For the first few days we didn’t see anything. We were hundreds of miles off the coast of Oahu and all I saw were flying fish that soared past the ship and red-footed boobies that nestled on the railing of the ship at night.
And then we started trawling. Moore uses a fine mesh net attached to a rectangular aluminum frame that he drags behind the ship to collect samples. As soon as he pulled up the net, turned it inside out and dumped the contents into a large glass bowl I could see what all the fuss was about. Tiny pieces of plastic the size of popcorn kernels were floating in the water. Most were white or green or blue—Moore later told me that the dyes in yellow and red plastic tend to fade quicker. And among all the plastic were tiny organisms—crabs and jellyfish and halobates, insect-like creatures, which resemble mosquitoes.

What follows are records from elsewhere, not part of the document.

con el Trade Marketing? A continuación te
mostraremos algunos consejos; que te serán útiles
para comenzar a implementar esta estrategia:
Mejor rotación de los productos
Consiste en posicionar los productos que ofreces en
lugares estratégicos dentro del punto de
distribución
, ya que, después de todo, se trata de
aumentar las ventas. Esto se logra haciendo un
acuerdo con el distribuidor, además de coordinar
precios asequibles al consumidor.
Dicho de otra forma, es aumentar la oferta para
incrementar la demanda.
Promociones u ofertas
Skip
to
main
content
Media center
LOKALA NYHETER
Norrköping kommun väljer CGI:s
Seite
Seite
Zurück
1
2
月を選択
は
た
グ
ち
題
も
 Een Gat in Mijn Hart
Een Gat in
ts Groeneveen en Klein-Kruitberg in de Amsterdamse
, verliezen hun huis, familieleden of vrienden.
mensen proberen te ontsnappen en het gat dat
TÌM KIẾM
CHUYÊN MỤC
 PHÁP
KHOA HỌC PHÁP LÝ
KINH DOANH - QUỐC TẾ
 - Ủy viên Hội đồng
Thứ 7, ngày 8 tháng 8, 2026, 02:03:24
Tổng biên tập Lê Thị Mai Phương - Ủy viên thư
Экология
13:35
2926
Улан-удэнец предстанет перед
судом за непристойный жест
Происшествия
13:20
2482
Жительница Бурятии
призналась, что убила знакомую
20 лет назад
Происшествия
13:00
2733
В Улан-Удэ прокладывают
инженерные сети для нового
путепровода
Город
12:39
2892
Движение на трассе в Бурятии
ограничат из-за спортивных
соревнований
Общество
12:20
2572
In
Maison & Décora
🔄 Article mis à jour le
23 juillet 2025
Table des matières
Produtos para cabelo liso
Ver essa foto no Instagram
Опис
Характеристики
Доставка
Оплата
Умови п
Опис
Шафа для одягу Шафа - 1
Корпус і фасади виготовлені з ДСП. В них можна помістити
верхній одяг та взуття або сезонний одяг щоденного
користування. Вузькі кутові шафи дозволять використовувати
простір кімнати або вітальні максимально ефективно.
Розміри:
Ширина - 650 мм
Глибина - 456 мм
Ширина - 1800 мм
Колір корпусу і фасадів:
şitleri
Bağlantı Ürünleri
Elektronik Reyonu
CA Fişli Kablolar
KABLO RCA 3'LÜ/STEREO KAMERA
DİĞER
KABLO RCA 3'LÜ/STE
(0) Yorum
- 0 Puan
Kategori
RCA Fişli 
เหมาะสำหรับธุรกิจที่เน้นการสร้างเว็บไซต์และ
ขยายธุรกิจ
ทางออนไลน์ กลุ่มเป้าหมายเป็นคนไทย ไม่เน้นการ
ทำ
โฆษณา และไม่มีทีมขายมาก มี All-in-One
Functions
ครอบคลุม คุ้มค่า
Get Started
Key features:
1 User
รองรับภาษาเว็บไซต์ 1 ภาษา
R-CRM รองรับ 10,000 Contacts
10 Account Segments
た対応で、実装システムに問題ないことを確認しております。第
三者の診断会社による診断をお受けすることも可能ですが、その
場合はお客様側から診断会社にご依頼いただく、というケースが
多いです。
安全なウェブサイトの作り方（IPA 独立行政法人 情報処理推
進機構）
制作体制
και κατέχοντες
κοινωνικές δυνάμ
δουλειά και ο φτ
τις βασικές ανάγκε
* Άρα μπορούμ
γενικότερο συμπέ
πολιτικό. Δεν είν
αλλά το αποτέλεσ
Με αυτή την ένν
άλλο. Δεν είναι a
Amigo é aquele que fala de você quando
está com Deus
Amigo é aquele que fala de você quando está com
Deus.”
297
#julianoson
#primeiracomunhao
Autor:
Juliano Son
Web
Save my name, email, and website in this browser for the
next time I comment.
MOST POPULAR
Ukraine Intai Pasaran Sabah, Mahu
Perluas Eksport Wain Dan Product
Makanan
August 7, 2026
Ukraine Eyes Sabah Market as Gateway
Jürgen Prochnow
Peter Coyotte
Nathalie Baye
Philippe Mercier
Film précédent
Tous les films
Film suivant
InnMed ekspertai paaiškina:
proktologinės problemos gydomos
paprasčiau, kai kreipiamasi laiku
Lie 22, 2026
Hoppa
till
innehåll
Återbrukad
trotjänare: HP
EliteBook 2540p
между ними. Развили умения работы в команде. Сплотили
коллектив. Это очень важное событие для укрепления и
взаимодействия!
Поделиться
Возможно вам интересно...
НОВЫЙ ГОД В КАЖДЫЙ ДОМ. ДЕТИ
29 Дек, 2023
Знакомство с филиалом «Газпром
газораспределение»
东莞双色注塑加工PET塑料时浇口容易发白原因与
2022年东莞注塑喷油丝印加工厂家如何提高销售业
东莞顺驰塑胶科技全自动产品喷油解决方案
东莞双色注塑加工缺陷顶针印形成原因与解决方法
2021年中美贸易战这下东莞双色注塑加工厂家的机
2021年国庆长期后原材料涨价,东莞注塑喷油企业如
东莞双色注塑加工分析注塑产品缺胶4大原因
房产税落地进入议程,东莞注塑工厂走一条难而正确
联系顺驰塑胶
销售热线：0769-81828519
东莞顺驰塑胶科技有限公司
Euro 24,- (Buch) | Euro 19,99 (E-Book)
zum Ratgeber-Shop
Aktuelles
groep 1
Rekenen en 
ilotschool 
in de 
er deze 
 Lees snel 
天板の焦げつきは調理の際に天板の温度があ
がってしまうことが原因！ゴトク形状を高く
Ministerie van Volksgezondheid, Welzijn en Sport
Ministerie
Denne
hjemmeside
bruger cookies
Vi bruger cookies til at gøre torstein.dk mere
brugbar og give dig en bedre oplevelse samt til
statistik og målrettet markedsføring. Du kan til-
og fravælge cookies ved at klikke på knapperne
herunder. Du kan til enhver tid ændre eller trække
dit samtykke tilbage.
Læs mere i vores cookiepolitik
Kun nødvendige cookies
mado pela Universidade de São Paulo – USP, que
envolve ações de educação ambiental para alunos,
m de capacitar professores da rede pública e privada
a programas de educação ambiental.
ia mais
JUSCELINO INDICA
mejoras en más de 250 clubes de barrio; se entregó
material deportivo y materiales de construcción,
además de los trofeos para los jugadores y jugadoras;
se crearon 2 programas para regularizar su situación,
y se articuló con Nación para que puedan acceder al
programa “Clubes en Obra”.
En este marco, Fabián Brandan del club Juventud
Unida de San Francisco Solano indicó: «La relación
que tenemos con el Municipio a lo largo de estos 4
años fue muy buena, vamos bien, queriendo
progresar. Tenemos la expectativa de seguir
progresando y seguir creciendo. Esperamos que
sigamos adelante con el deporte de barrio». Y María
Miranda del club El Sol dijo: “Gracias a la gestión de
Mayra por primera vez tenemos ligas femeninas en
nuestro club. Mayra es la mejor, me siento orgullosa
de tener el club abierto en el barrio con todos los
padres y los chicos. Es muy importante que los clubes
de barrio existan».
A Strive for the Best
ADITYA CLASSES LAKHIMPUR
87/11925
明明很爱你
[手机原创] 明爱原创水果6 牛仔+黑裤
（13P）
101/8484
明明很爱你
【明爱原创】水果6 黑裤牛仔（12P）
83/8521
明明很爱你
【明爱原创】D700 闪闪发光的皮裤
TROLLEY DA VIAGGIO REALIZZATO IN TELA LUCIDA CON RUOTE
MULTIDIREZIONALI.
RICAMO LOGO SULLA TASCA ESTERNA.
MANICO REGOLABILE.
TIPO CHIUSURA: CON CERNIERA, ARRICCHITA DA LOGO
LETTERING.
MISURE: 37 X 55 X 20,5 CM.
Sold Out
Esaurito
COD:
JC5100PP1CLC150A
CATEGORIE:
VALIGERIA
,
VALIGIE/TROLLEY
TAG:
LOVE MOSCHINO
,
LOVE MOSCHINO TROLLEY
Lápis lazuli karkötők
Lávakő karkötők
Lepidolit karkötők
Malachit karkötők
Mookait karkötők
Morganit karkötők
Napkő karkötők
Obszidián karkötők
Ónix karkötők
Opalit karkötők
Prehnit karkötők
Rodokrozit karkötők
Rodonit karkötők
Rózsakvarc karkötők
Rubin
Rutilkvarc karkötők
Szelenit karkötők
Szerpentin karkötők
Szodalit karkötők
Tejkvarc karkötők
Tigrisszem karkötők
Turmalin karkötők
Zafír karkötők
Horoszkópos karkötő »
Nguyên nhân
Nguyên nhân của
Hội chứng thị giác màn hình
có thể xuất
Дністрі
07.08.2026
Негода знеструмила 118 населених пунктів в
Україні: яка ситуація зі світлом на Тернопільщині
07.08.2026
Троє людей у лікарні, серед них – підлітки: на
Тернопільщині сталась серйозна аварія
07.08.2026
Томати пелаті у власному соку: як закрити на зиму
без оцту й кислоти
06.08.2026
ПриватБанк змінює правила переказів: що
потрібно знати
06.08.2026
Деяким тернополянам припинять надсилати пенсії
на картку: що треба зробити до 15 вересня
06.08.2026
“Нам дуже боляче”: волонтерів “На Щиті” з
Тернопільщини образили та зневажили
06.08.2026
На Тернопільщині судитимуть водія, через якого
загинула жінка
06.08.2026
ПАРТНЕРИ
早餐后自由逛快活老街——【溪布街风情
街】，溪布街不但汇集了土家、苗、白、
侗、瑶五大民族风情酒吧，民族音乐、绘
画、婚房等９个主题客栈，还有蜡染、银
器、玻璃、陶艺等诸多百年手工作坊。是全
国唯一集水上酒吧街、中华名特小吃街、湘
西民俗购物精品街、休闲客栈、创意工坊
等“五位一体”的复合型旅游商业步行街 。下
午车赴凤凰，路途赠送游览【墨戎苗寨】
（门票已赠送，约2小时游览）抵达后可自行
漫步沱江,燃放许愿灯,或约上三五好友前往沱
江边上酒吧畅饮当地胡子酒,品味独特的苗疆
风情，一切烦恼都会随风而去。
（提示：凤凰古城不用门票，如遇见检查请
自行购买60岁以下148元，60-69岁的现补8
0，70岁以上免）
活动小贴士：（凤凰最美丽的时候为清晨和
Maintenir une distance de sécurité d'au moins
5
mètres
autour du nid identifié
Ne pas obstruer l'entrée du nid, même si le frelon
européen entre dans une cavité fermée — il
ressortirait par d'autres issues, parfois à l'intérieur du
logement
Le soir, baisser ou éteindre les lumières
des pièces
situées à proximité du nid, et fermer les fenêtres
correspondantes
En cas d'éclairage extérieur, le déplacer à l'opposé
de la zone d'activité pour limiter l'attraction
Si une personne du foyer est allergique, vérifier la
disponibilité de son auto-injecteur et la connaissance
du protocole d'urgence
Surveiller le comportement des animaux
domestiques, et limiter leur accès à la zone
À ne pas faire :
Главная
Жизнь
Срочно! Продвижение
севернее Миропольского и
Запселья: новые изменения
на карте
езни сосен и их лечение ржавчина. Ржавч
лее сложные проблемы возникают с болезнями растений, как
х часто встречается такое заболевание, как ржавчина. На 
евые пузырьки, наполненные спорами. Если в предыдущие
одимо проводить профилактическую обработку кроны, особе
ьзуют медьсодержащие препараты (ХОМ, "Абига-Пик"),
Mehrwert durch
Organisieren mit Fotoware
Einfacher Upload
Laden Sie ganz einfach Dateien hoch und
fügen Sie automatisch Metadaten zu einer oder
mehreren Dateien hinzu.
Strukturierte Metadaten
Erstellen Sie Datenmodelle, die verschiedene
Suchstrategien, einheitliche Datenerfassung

The even more shocking discovery is that this became routine. After a week, I was accustomed to the net coming back up with plastic fragments. And eventually the objects got bigger. One day we pulled up a plastic Popsicle stick. Another day we found a toothbrush, the next day an umbrella handle and the next day a small plastic wheel that looked like it belonged on a toy truck.
And it didn’t matter the time of day or night. There was always more trash. I remember waking up one morning and looking over the railing just in time to see an enormous light bulb float by. On another day, as the sun set, the motor stalled and first mate Jeffery Ernst had to dive under the ship with a flashlight and untangle a piece of rope that was wrapped around the propeller.
But it wasn’t like an island. You certainly couldn’t walk on it and there were days when the seas were violent and we didn’t see anything. Captain Moore joked, “the garbage patch is like a box of chocolates, you never know what you’re going to get.”
The comment seemed laughable but stuck in my head. This was the problem—not that there was a garbage island or that the fragments were too tiny to bother cleaning up, it was the unpredictability. An island would be simple to clean up, we’d send out hundreds of commercial vessels to remove large chunks and that would be that. Or if all the pieces were small we’d declare the cleanup effort pointless and move on. But the fact that we can rescue some items while abandoning others makes us desperately believe that we can eventually get to it all. Even our attempt to label this patch—to call it an island and neatly package it up for media production shows our attempt to categorize an indefinable mess. We believe that if we can understand it we can tackle it. That we can remove the toothbrushes and water bottles and ropes. And that one day, we’ll return for the glass light bulb.